Le moteur Macron a du plomb dans l’aile
On ne sait pas combien d’essence et quelle empreinte carbone « l’itinérance » du président de la République, Emmanuel Macron, ont marqué la semaine qui a précédé la célébration du 11 novembre, mais on est assuré que le carburant était plombé jusqu’à éclabousser le président lui-même. Le mécontentement des Français a jailli de toutes parts à chacune de ses étapes, et voilà qu’arrive la taxe sur les carburants : extraordinaire plombage du sans-plomb. Au milieu de ce tumulte, tellement mal maîtrisé par l’Élysée, apparaissait le « Peuple », la société des sans grade, celui-là même à l’origine du « populisme » tellement opposé au « progressisme » présidentiel.
Le président Macron aurait pu rappeler sa sentence : « les Français sont un peuple de Gaulois réfractaires au changement ». Que nenni, il était au contact des gens, de surcroît pour les écouter, disait-il. Dès lors deux remarques viennent à l’esprit : les gens, c’est quoi, des individus virtuels ou des femmes et des hommes de chair et de sang, de peur et de joie, d’espoirs et de déceptions. Ensuite écouter ce n’est pas entendre et ce n’est certainement pas comprendre. Or, il est de plus en plus manifeste qu’Emmanuel Macron, du haut de son orgueil plein de certitude, d’un narcissisme exacerbé, est incapable de comprendre les personnes qu’il a en face de lui ; d’ailleurs leur reconnaît-il la qualité de « personne ».
Deux psychologues, Lieury et Fenouillet, avaient classé les élèves en quatre catégories. Hormis les « nuls » et les dilettantes, ils décrivaient les bosseurs qui vont au fond de la question et qui cherchent à comprendre, et les bons élèves qui ont compris le système et qui apprennent pour réussir les examens et les concours sans forcément chercher à comprendre les questions et moins encore les articulations qu’elles ont entre elles ; d’autres appelleraient cette dernière catégorie celle des « bêtes à concours », leur intelligence et celle du modèle et de la répétition du modèle, ce ne sont ni des inventeurs ni même des créatifs. Ils récitent Platon et Virgile dans la langue antique mais n’en font rien au service de leurs concitoyens, ils brillent dans les salons mais sont incapables de comprendre la croissance des carottes ou des porcs. Ces bons élèves constituent l’humus les technocrates froids et sans beaucoup d’humanité. C’est ceux‑là que Robert Musil, déjà dans les années 1930, brocardait dans son roman « l’homme sans qualité » lorsqu’il parlait des mathématiciens. Macron c’est un modèle économique, une armada de formules mathématiques et un dictionnaire où n’existe aucun lien entre les choses, une pensée d’où est exclue toute possibilité de lien entre les choses et surtout de lien entre les choses et les personnes. Aussi, non seulement il ne peut pas comprendre que ses décisions impactent la vie intime des gens d’autant qu’il ne pense pas « les gens ». Macon c’est une pensée non humaine servie par une armada de députés identiques à lui ou stupides mais en tout cas tellement ravis d’être là qu’ils se sont mis dans une soumission intellectuelle totale, jusqu’à l’hébétude voire l'encéphalogramme « social » plat.
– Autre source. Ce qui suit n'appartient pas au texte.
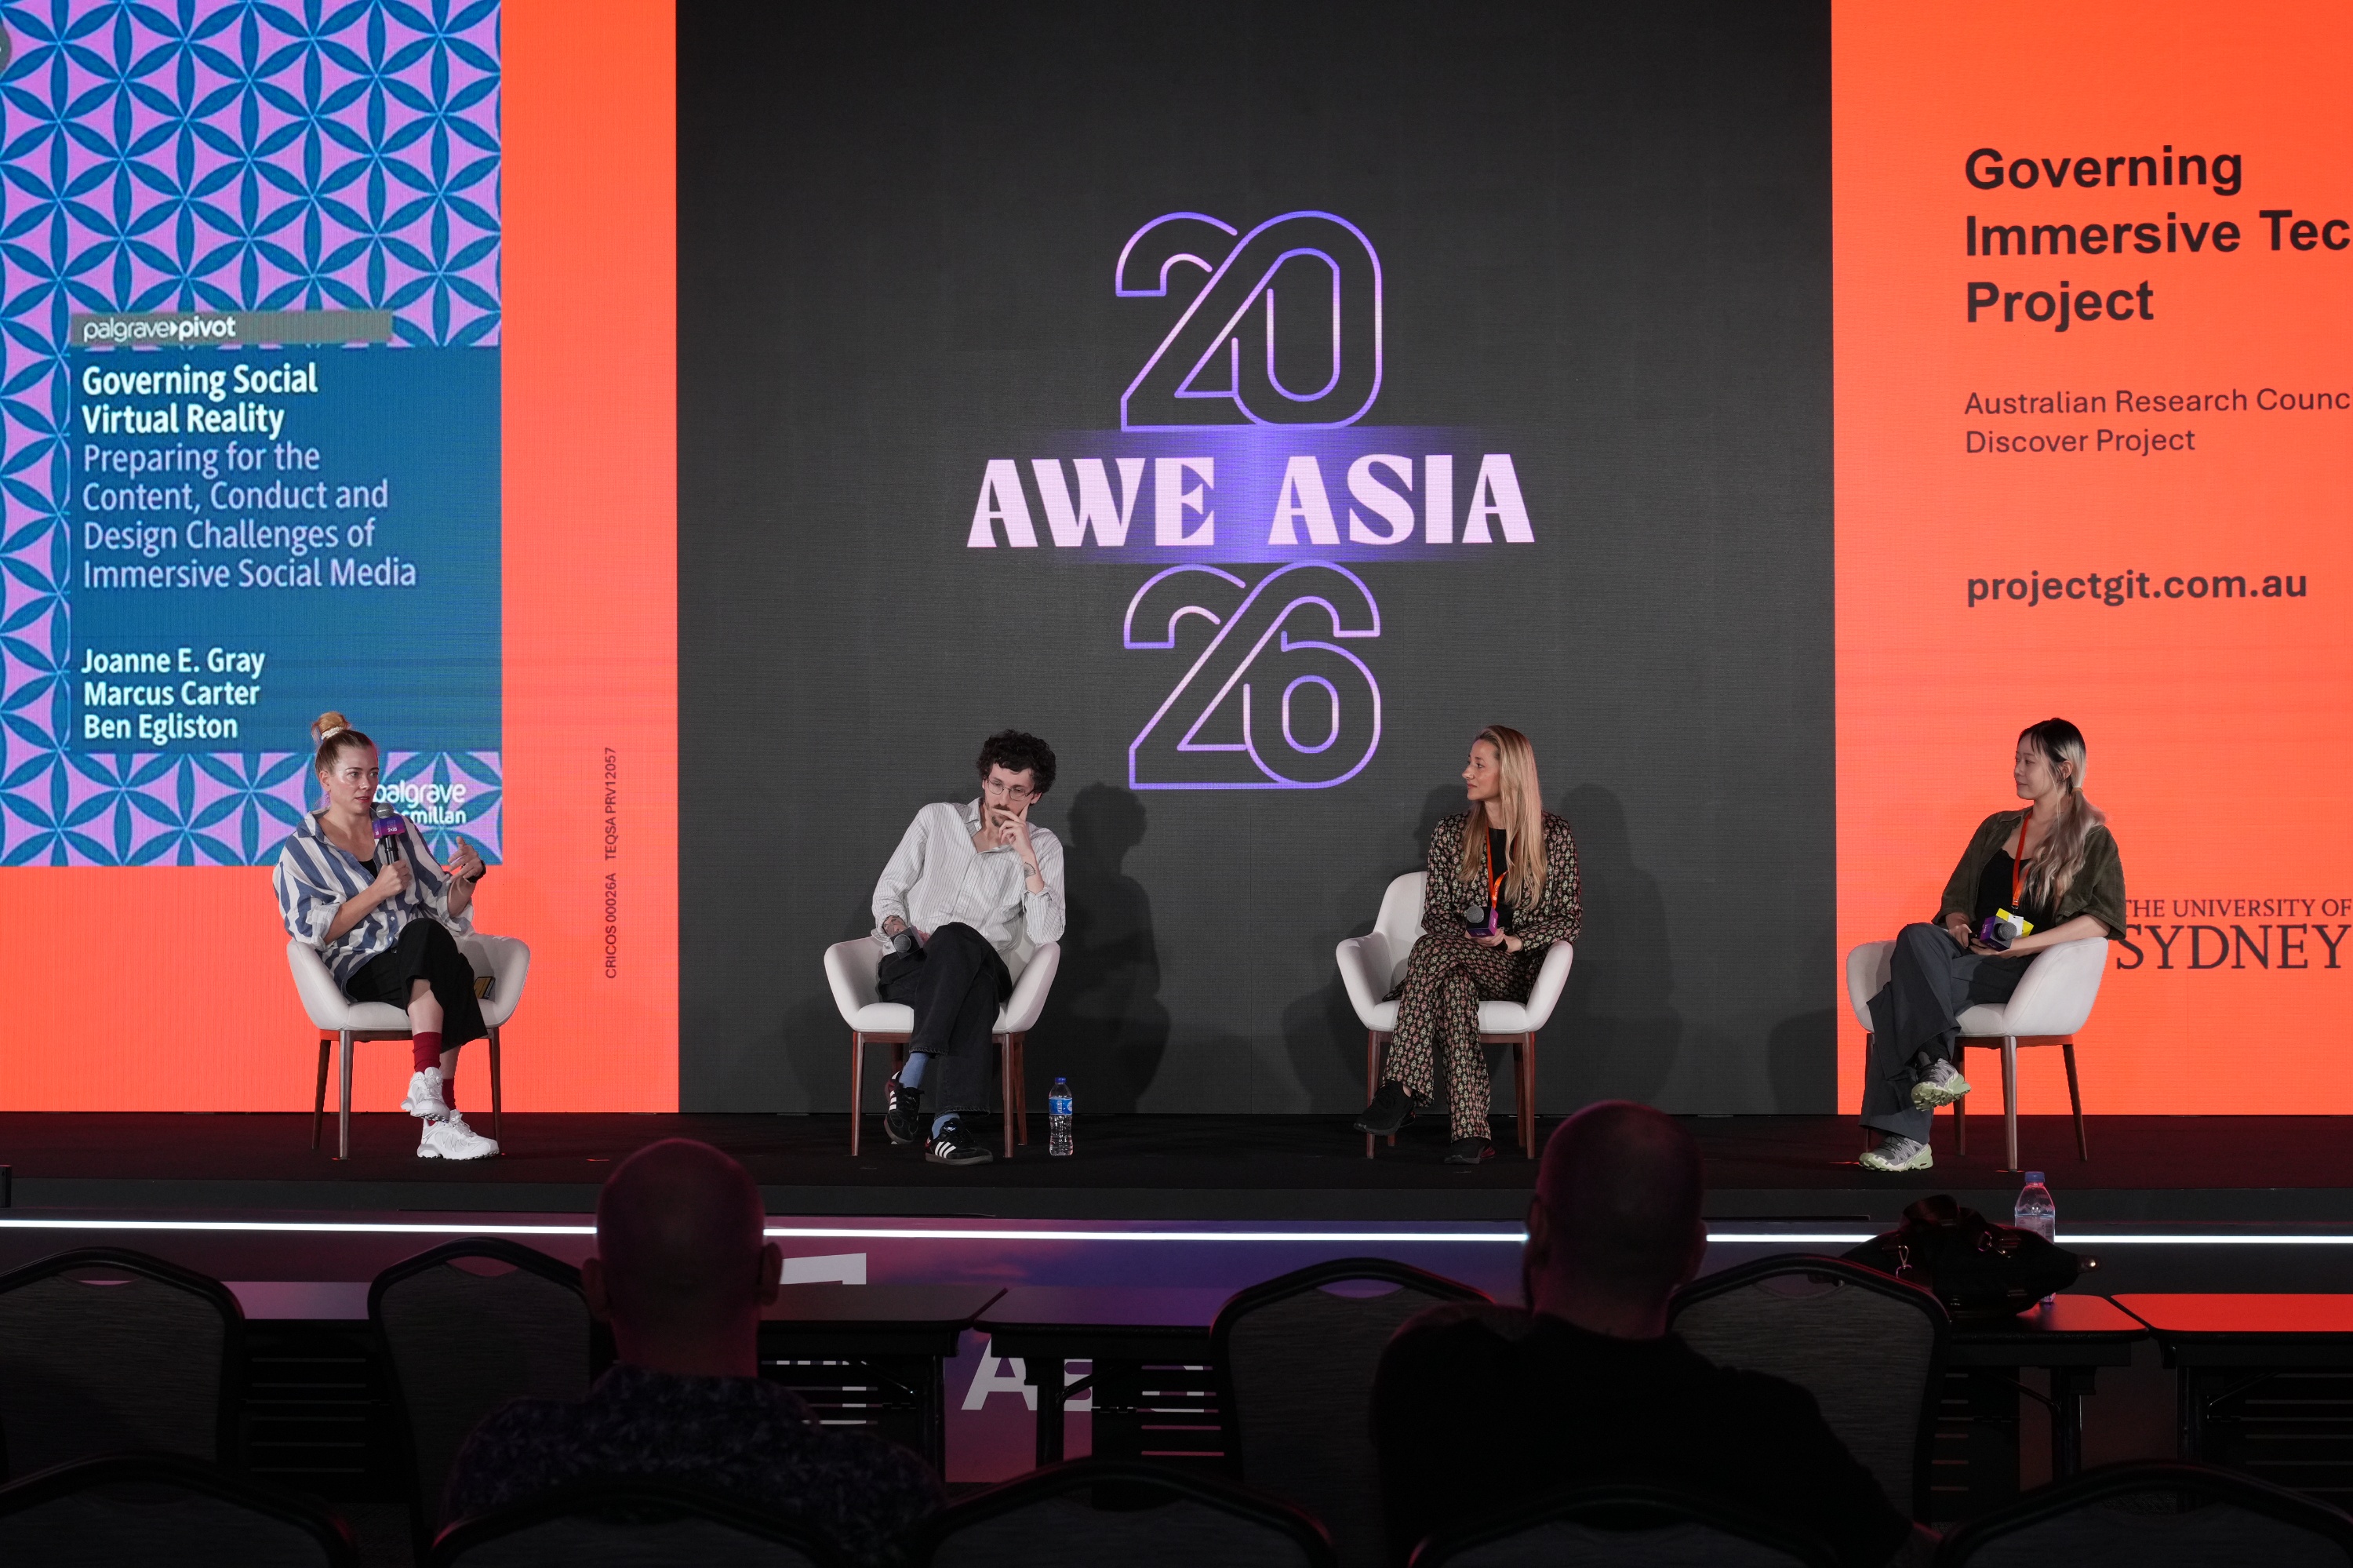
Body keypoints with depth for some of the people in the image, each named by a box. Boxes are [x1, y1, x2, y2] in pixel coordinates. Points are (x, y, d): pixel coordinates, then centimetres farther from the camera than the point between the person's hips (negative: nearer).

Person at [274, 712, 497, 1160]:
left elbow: (446, 909, 18)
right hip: (361, 971, -3)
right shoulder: (303, 847, 8)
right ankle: (431, 1093, -44)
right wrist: (377, 893, -14)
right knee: (428, 938, -36)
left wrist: (468, 878, -4)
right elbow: (313, 931, -5)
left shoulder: (399, 830, 20)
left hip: (420, 967, 3)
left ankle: (438, 1123, -39)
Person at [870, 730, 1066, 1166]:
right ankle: (950, 1123, -46)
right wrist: (897, 928, -8)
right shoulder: (936, 820, 13)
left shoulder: (1044, 847, 10)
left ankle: (909, 1080, -45)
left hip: (982, 973, 0)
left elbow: (1046, 934, -4)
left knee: (957, 939, -39)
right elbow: (887, 890, 14)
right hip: (908, 967, 0)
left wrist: (1028, 859, -11)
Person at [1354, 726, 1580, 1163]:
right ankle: (1471, 1132, -44)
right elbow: (1436, 912, 10)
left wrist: (1513, 941, -13)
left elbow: (1570, 918, 3)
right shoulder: (1450, 834, 12)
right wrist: (1470, 938, -12)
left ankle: (1402, 1089, -39)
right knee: (1454, 985, -37)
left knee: (1433, 949, -34)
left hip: (1515, 968, -3)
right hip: (1459, 961, 3)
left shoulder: (1554, 835, 4)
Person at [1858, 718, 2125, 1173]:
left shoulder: (2092, 840, 8)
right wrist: (1958, 925, 1)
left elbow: (2105, 918, -6)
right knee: (1917, 937, -31)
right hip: (1970, 956, 6)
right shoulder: (1997, 828, 24)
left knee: (1906, 984, -31)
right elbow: (1957, 897, 26)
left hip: (2030, 969, -5)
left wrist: (2023, 944, -15)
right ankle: (1937, 1061, -38)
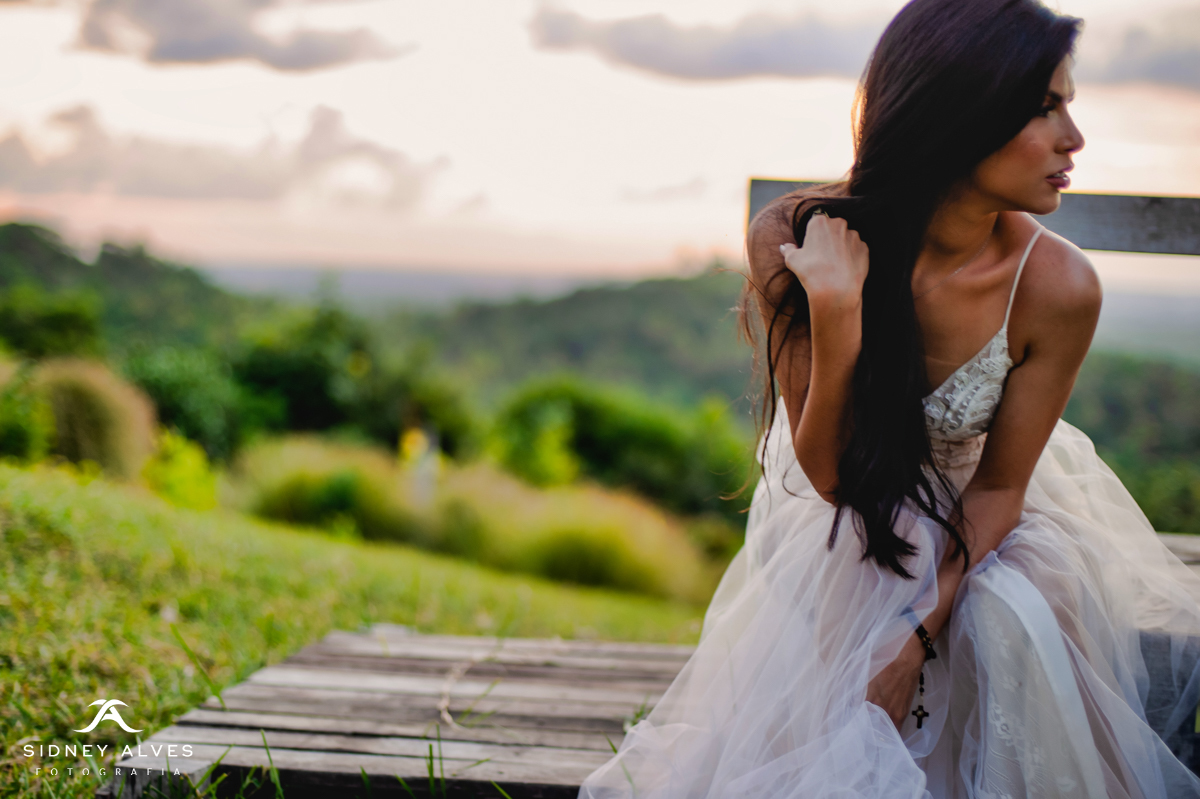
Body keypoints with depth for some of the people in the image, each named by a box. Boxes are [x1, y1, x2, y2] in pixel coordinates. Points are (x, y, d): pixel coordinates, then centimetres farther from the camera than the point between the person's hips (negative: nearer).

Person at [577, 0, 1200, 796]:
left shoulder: (1056, 289, -26)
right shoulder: (791, 240, -25)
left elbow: (999, 484, -11)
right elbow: (825, 472, -22)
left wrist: (920, 633, -23)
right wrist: (835, 310, -38)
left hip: (972, 523, 0)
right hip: (841, 516, 0)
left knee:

La réaction du gouvernement à la révolte des « gilets jaunes » du 17 novembre, et les propos des députés macroniens qui ont suivi pour défendre « le patron » montrent à quel point ils sont non seulement incapables d’entendre les gens, les personnes, parce qu’ils appartiennent à une autre humanité. Ce que nous vivons depuis le mois de mai 2017 c’est l’installation petite à petit, sournoisement, d’un Nouveau Monde qui ressemble terriblement au monde d’avant la révolution de 1789 et à celui décrit par un Aldous Huxley dans son roman « le meilleur des mondes ».